IRS Notice Clarifies Begin-Construction Requirement for PTC and Elective ITC
The IRS has issued two notices this year that provide essential guidance for taxpayers who seek renewable energy tax credits under the Production Tax Credit (PTC) and elections to take the Investment Tax Credit (ITC). Both of these tax credits were significantly amended by the American Taxpayer Relief Act of 2012 (ARTA). The primary amendment replaced the in-service requirement with the begin-construction requirement.
The first notice, Notice 2013-29, provides guidance concerning the safe harbor for the begin-construction requirement. Under the express statutory language, taxpayers may qualify for the tax credits by beginning construction. Given the ambiguity of the begin-construction requirement, many taxpayers wanted certainty on whether they would qualify for the tax credits. So the IRS has established an administrative safe harbor that provides additional certainty.
Under the begin-construction rule, taxpayers must start “physical work of a significant nature.” As an alternative, taxpayers may qualify under a safe harbor rule. Under the safe harbor, taxpayers must (i) “pay or incur” five percent or more of the total cost of a facility before January 1, 2014, and (ii) make “continuous efforts to advance towards completion of the facility.”
Though Notice 2013-29 provided very helpful information, taxpayers requested additional guidance regarding (i) the effect of placing a facility in service, (ii) the “master contract” provision, and (iii) the effect of transferring a facility. The IRS provided the requested additional guidance in Notice 2013-60.
Additional Guidance Under Notice 2013-60
Notice 2013-60 confirms the safe harbor option, along with the option of satisfying the safe harbor through a binding written contract. It also reaffirms the second prong of the safe harbor, which requires continuous efforts to advance the project towards completion. Whether a taxpayer exerts such continuous efforts will be determined by the facts and circumstances.
The Notice clarifies that if a facility is placed in service before January 1, 2016, the facility will be considered to satisfy the continuous-construction requirement. Placing a facility in service will satisfy the requirements of continuous construction as well as continuous efforts. In essence, placing a facility in service is a safe harbor in itself.
The Notice also clarifies the master-contract rule. Under this rule, a taxpayer may satisfy the begin-construction requirement’s physical-work test. But it also may be used to satisfy the safe harbor. In other words, for purposes of the safe harbor, a taxpayer may enter into a “master contract,” or a binding written contract for a specific number of components to be manufactured, constructed, or produced to pay or incur the necessary costs (i.e., 5% of qualifying project costs).

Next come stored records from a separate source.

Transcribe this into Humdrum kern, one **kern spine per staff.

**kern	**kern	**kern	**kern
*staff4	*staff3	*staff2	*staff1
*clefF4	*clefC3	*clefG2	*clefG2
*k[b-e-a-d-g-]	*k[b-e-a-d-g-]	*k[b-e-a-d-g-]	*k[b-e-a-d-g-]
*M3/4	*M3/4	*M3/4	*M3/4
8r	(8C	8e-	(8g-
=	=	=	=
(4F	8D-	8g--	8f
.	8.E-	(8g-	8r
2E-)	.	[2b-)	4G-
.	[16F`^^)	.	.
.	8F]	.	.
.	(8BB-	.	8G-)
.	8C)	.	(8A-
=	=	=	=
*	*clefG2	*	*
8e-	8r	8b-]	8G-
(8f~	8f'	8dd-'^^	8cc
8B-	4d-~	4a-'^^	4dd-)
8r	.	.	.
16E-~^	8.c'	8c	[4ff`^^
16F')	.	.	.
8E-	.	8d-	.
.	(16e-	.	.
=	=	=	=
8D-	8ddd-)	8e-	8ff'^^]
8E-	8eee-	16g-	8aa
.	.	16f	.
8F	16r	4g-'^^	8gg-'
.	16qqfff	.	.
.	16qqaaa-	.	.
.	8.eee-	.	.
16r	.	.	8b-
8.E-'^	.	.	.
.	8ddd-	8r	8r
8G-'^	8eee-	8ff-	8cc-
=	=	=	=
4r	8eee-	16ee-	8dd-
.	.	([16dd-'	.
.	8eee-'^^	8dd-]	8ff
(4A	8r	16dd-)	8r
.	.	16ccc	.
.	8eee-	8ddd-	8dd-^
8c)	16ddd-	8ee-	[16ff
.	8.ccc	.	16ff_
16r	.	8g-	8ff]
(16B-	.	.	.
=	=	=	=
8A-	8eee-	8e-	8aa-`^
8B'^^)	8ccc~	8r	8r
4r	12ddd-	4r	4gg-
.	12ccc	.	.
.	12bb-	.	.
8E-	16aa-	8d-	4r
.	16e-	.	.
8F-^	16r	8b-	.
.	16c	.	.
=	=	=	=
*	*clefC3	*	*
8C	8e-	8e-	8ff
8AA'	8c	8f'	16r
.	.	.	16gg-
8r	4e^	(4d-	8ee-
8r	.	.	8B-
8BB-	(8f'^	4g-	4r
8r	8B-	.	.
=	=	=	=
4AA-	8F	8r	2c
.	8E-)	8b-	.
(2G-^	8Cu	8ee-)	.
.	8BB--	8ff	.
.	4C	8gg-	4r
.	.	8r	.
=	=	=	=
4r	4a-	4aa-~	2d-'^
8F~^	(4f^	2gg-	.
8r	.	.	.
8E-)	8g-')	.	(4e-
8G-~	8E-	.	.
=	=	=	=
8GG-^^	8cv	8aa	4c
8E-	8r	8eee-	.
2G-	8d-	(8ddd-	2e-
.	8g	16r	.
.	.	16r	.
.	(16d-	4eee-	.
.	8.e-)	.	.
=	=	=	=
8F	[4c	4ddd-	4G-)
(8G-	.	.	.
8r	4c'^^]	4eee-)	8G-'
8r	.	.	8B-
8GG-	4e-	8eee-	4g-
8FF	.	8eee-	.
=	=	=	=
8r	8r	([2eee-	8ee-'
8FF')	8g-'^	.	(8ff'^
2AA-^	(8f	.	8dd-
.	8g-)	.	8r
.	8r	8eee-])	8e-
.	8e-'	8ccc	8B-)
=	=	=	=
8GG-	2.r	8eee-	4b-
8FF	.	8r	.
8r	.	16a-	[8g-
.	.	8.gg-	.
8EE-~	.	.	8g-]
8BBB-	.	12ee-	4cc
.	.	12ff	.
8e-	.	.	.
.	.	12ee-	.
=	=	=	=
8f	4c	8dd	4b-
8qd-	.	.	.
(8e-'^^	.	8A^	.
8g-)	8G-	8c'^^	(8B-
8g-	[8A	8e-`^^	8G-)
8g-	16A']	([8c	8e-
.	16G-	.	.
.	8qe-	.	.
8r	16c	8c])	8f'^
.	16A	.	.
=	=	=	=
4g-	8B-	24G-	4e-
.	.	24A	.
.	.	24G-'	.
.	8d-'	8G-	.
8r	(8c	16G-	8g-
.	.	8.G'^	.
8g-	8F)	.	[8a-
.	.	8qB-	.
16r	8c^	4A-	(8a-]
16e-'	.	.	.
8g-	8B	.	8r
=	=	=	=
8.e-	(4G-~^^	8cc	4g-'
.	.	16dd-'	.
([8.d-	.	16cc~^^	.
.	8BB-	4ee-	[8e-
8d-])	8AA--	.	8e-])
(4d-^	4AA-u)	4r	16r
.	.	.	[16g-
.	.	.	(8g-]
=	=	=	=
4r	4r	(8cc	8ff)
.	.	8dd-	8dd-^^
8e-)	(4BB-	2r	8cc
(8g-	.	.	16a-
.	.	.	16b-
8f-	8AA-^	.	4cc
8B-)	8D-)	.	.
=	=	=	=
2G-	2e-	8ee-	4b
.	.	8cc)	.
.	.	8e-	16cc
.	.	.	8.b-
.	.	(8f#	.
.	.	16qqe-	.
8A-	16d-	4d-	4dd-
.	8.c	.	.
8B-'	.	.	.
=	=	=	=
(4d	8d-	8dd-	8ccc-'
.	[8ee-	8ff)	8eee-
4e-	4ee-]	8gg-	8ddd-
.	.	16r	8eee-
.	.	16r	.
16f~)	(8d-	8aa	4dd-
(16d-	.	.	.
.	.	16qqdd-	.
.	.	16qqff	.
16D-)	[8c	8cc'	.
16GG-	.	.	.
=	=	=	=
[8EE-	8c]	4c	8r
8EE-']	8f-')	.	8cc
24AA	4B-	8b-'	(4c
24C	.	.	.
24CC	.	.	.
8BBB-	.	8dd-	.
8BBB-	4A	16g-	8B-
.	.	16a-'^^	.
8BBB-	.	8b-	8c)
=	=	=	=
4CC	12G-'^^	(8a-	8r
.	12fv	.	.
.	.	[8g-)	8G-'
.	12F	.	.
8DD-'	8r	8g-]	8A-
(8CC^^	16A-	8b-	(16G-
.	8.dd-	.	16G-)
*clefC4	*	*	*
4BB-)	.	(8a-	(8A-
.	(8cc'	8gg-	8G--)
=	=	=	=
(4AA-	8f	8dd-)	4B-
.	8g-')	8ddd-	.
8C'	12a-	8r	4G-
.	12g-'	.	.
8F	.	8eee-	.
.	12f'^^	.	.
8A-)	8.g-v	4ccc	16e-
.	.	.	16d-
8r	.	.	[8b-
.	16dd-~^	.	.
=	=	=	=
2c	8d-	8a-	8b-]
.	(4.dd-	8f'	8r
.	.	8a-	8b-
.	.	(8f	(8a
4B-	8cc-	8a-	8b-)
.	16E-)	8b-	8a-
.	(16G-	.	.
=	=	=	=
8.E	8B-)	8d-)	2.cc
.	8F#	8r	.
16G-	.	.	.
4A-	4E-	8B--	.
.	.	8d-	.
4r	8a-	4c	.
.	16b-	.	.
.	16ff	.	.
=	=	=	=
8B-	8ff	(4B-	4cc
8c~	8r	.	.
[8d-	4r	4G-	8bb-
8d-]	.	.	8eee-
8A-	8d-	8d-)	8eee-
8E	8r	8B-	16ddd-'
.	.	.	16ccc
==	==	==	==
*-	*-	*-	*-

Finally, the Notice explains the effect of transferring a facility, which was not addressed by Notice 2013-29. As expected, the transfer of a facility normally will not preclude a taxpayer from qualifying for the tax credits. Based on the statutory language of the PTC (and therefore ITC), the taxpayer who receives the credit need not also be the entity that begins construction. So a taxpayer may still qualify for tax credits even if a third party satisfied the begin-construction requirement.
For example, if a third party undertook all activities to satisfy the begin-construction requirement (by physical work or the safe harbor), that third pay may transfer its interest to a taxpayer who takes the tax credits, as long as the taxpayer either (i) owns the facility during the tax-credit period (e.g., 10 years) for purposes of the PTC, or (ii) owns the facility when it is originally placed in service for purposes of the ITC election. In other words, a developer may satisfy the begin-construction requirement and then transfer the facility to investors. The investors may take the PTC or ITC, as long as they otherwise qualify for the tax credits (other than the begin-construction requirement).
By issuing very helpful guidance in Notice 2013-29 and Notice 2013-60, the IRS appears very interested in assisting the renewable energy industry. These notices should provide much-needed guidance to developers and investors who seek to qualify for the PTC or ITC — whether directly or indirectly. As always, taxpayers seeking to qualify for the PTC and ITC should consult with their tax attorneys and advisors to ensure their projects satisfy all other tax requirements for taking the PTC and ITC.